2017 Environmental Wins
Throughout its 30 year history, EarthShare has supported the work of America’s most respected environmental and conservation organizations, while helping millions of people discover and understand their role in caring for our air, land, water, wildlife, and health. EarthShare’s 600 member organizations are working every day to protect wildlife, fight climate change, and build healthy communities in the US and around the world. In fact, you’ll find our members behind some of the most important environmental work of the past year.
With your help, we can keep up the fight for a healthy future. Make a tax-deductible year-end gift today to support the work we'll be doing in 2018!
Supporters like you made so many accomplishments possible in 2017, including:
- EarthShare Members like Conservation International and The Nature Conservancy helped pause a decision to lift the ban on sport-hunted big game trophies, which could undermine important trade bans put in place to protect elephants from the deadly ivory trade. They are also working with transport companies to break the chain between suppliers and customers in the illegal wildlife trade.
- With help from Environmental Defense Fund, California doubled down on its commitment to slowing climate change by voting to extend the state’s cap-and-trade program. The cap guarantees emissions reductions and is a central component of California’s ambitious plan to cut emissions 40% below 1990 levels by 2030. simple. The legislation caps greenhouse gases emitted by the state’s largest polluters, and lowers that cap over time, creating a market for innovations to help companies cut emissions at lowest cost. “EDF listened to all sides and helped forge compromise,” said Assembly minority leader Chad Mayes (R-Yucca Valley).
- American Rivers advocated for the removal of the Milburnie Dam for over a decade, and is celebrating the removal of this dam on the Neuse River in Raleigh, NC. The dam had not produced power in years, was the site of multiple drownings, and posed a barrier to migratory fish. Removal of the dam is allowing fish to return to historic spawning grounds and restoring habitats to their original stream ecosystem.
- City Parks Alliance released City Parks: America’s New Infrastructure, the first video in a series documenting the multi-functional benefits of urban parks. With growing urban populations, local governments are taking a fresh look at parks as a wise investment to address our greatest urban challenges—from stormwater management to reducing public health costs to economic revitalization. The videos include interviews with local business leaders, real estate developers, elected officials, urban design and park professionals, academics, and others.
- Audubon's Plants for Birds native-plants program launched nationally. The project is a collaboration between Audubon national staff, nature centers, and chapters throughout the U.S. It includes a searchable database of plants, where to buy them, and local Audubon resources available to help aspiring native-plant gardeners achieve success. Within the first three weeks after launch, more than 30,000 people signed up for information about native plants.
- Oceana attached satellite tags to blue sharks off the northeast coast of the US to track their movements to see how close they get to fishing boats. Tens of millions of sharks are killed every year when they’re caught in fishing lines. The technique from this pilot program can be used to study the movements of other species that might be sensitive to bycatch, such as sea turtles. The data could indicate hotspots where fishing should be limited, or where modified gear is needed.
- Bat Conservation International awarded a scholarship to researcher Kristen Lear, who is researching the needs of Mexican long-nosed bats, which are essential to pollinating agave. Developing “bat-friendly” agave programs will help maintain the genetic diversity and sustainability of agaves, which will in turn prevent erosion, provide food and shelter for wildlife, and provide the local community with the makings of traditional medicines, tequila, food for cattle, fibers for clothing, and more.

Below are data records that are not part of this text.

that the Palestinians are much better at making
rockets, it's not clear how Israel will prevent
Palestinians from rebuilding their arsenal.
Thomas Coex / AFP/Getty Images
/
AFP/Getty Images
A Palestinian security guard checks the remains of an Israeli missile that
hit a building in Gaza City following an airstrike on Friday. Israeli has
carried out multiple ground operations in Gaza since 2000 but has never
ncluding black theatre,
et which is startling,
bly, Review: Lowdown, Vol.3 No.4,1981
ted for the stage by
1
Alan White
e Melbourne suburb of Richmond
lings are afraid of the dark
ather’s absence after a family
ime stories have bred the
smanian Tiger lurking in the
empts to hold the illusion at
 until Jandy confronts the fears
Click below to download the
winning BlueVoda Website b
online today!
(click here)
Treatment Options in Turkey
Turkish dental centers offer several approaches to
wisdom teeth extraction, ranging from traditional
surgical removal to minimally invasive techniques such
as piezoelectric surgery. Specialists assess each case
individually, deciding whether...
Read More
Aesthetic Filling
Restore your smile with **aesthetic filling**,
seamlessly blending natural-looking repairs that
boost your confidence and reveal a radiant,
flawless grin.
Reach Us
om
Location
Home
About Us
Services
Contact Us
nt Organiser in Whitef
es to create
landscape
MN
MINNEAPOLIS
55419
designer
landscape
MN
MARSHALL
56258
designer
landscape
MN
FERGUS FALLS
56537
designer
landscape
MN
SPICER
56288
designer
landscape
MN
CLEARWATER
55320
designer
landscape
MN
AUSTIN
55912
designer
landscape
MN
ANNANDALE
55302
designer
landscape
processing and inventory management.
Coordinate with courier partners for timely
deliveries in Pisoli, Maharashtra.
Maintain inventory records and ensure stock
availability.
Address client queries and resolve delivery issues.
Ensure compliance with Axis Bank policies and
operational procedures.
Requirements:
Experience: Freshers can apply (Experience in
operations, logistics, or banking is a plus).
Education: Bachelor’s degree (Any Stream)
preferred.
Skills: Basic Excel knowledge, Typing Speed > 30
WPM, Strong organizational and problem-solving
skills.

- Housatonic Valley Association partnered on a survey to check stormwater pipes that discharge into the Housatonic River in Pittsfield, MA. Survey crews found harmful E. coli bacteria in many pipes and were able to log results and geo-tagged photos while in the field using a new smartphone app. The survey will be used to discuss how to further diagnose and remedy infrastructure problems that may be causing the release of bacteria into the Housatonic River.
- The Anacostia Watershed Society installed new docks, completed bike trails, restored 12 acres of wetlands, and cultivated 10 acres of riverside greenspace on the Anacostia River Trails.
- Ohio Wildlife Center served 12,500 callers through their Wildlife InfoLine, released 1,684 animals back to the wild, and treated 4,525 animals from 143 species. They also educated 16,286 Ohioans through day camps, education programs in the community, and visits to the Center.
- The Alliance for the Great Lakes helped assess progress on a commitment made by the governments of Ohio, Michigan, and Ontario to reduce phosphorus pollution in Lake Erie by 40% by 2025. They reviewed legislation, regulations, and policy in each jurisdiction and released their findings in an original report, Rescuing Lake Eerie: An Assessment of Progress.
Despite our progress, we’re now facing a turbulent time for the environment. Threats and challenges to environmental health – and therefore our own health and future – have never been more evident. But with your participation, we can build a thriving future for all inhabitants of our beautiful planet. Thank you!